● **SUPPLIED ENTRIES**:
>>>
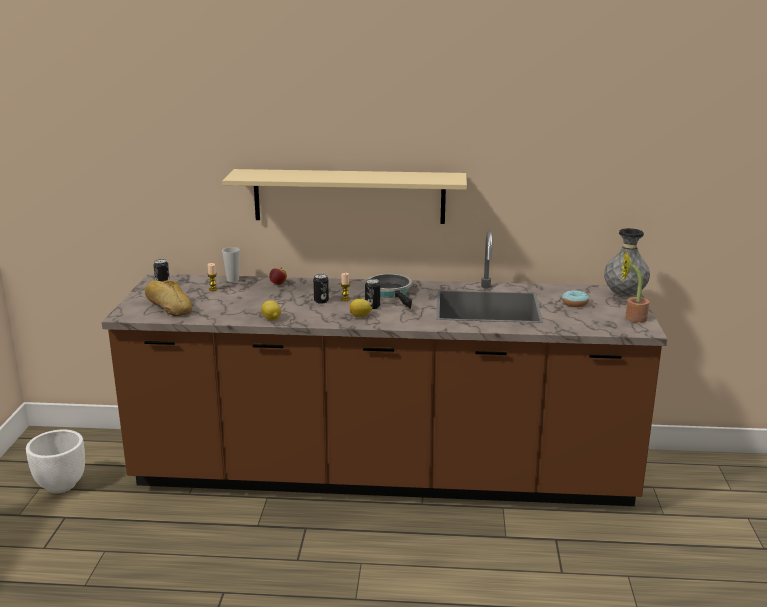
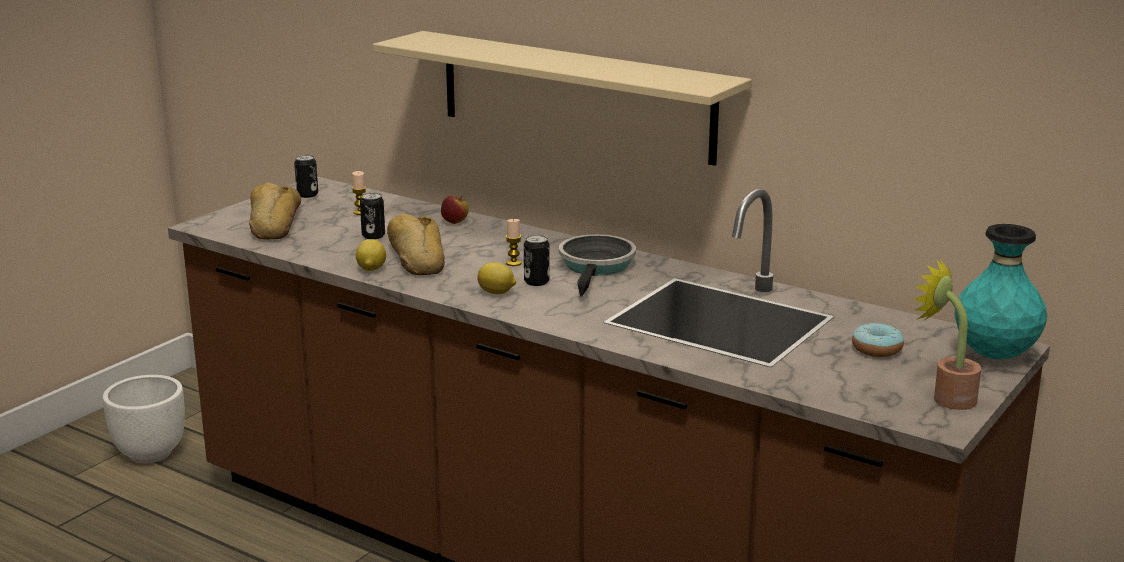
camera: 30 degrees right, 0 degrees up
(233, 280) = (404, 204): cup -> none
(286, 307) = (416, 257): none -> bread
(321, 301) = (476, 258): can -> can (373, 236)
(624, 295) = (995, 356): grey vase -> turquoise vase

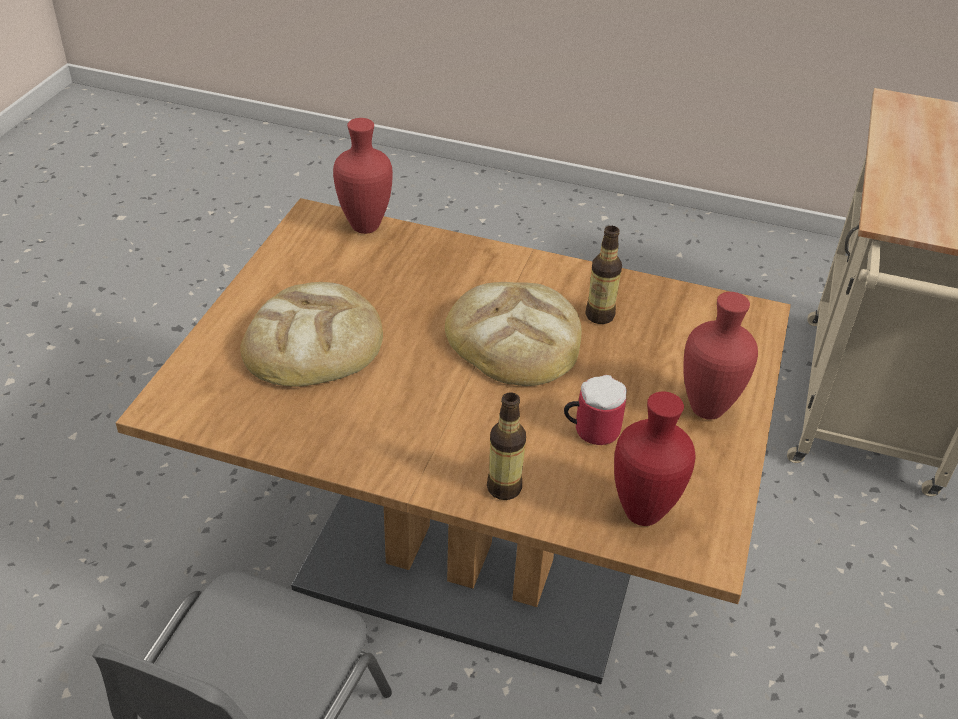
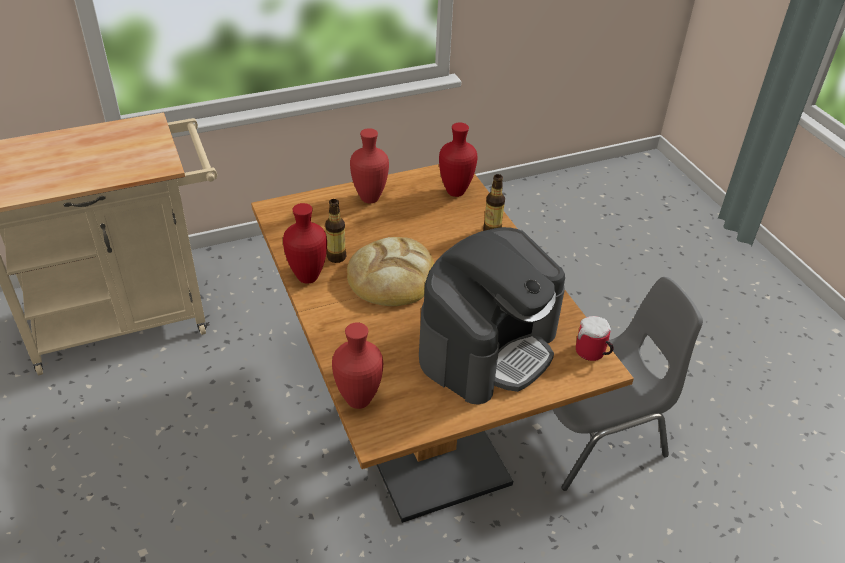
camera: 130 degrees left, 0 degrees up
(313, 342) = (488, 347): bread -> coffee machine
(584, 277) = (306, 278): none -> red vase
(590, 429) = (425, 224): mug -> mug (592, 354)

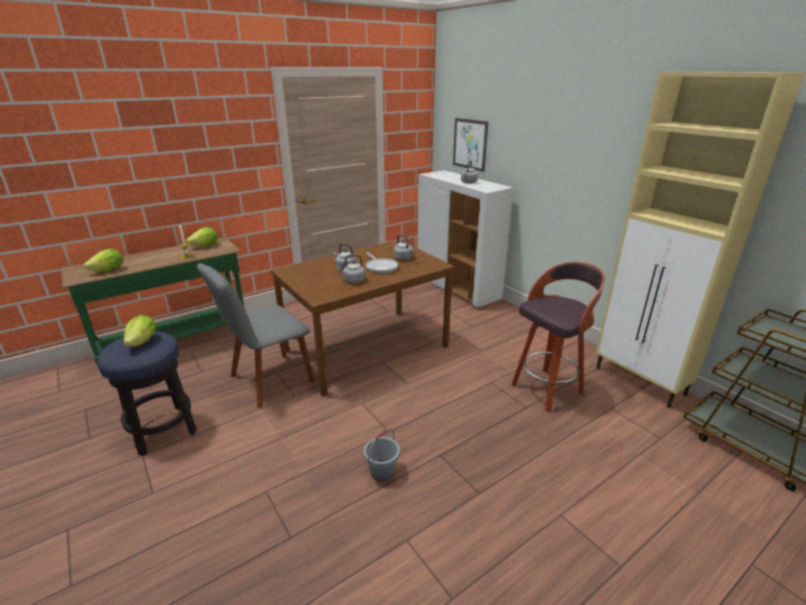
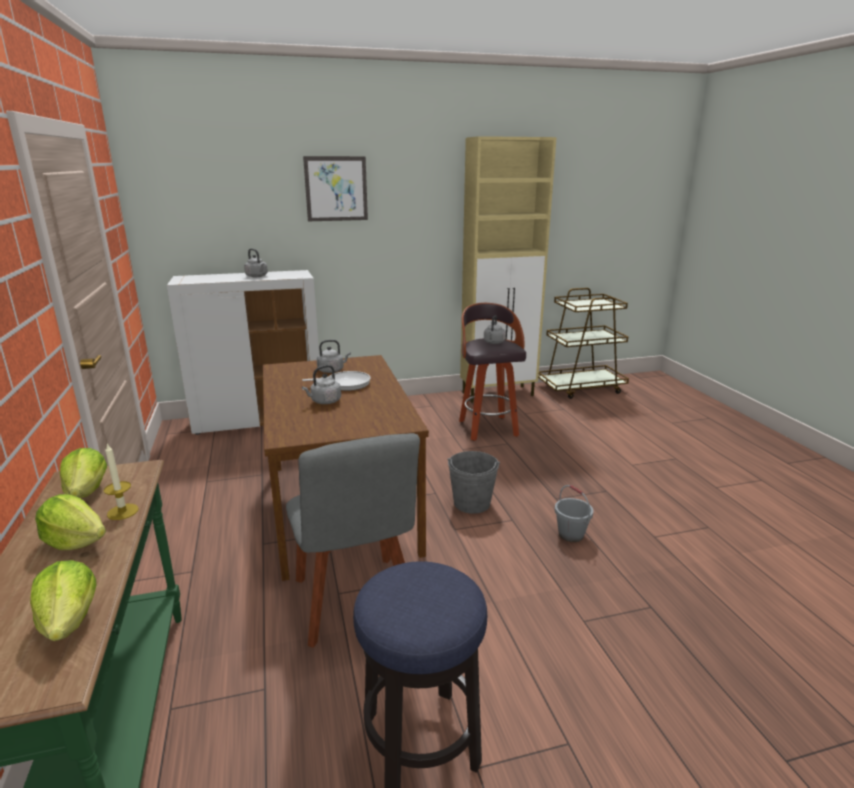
camera: 70 degrees left, 5 degrees down
(143, 342) = (412, 589): lettuce -> lettuce (75, 542)
(353, 280) = (370, 402): grey kettle -> grey kettle (493, 342)
(402, 404) = (472, 503): none -> grey bucket
(470, 144) = (215, 232): picture -> picture (336, 189)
<<<
● **WORK REQUEST**: Set down word for word each line from the one containing "(286, 307) = (416, 257): none -> bread" through the end of the material, and keep the pictures out of it.

● **RESULT OF THE EXERCISE**:
(286, 307) = (416, 257): none -> bread
(321, 301) = (476, 258): can -> can (373, 236)
(624, 295) = (995, 356): grey vase -> turquoise vase

camera: 130 degrees left, 0 degrees up
(313, 342) = (488, 347): bread -> coffee machine
(584, 277) = (306, 278): none -> red vase
(590, 429) = (425, 224): mug -> mug (592, 354)

camera: 70 degrees left, 5 degrees down
(143, 342) = (412, 589): lettuce -> lettuce (75, 542)
(353, 280) = (370, 402): grey kettle -> grey kettle (493, 342)
(402, 404) = (472, 503): none -> grey bucket
(470, 144) = (215, 232): picture -> picture (336, 189)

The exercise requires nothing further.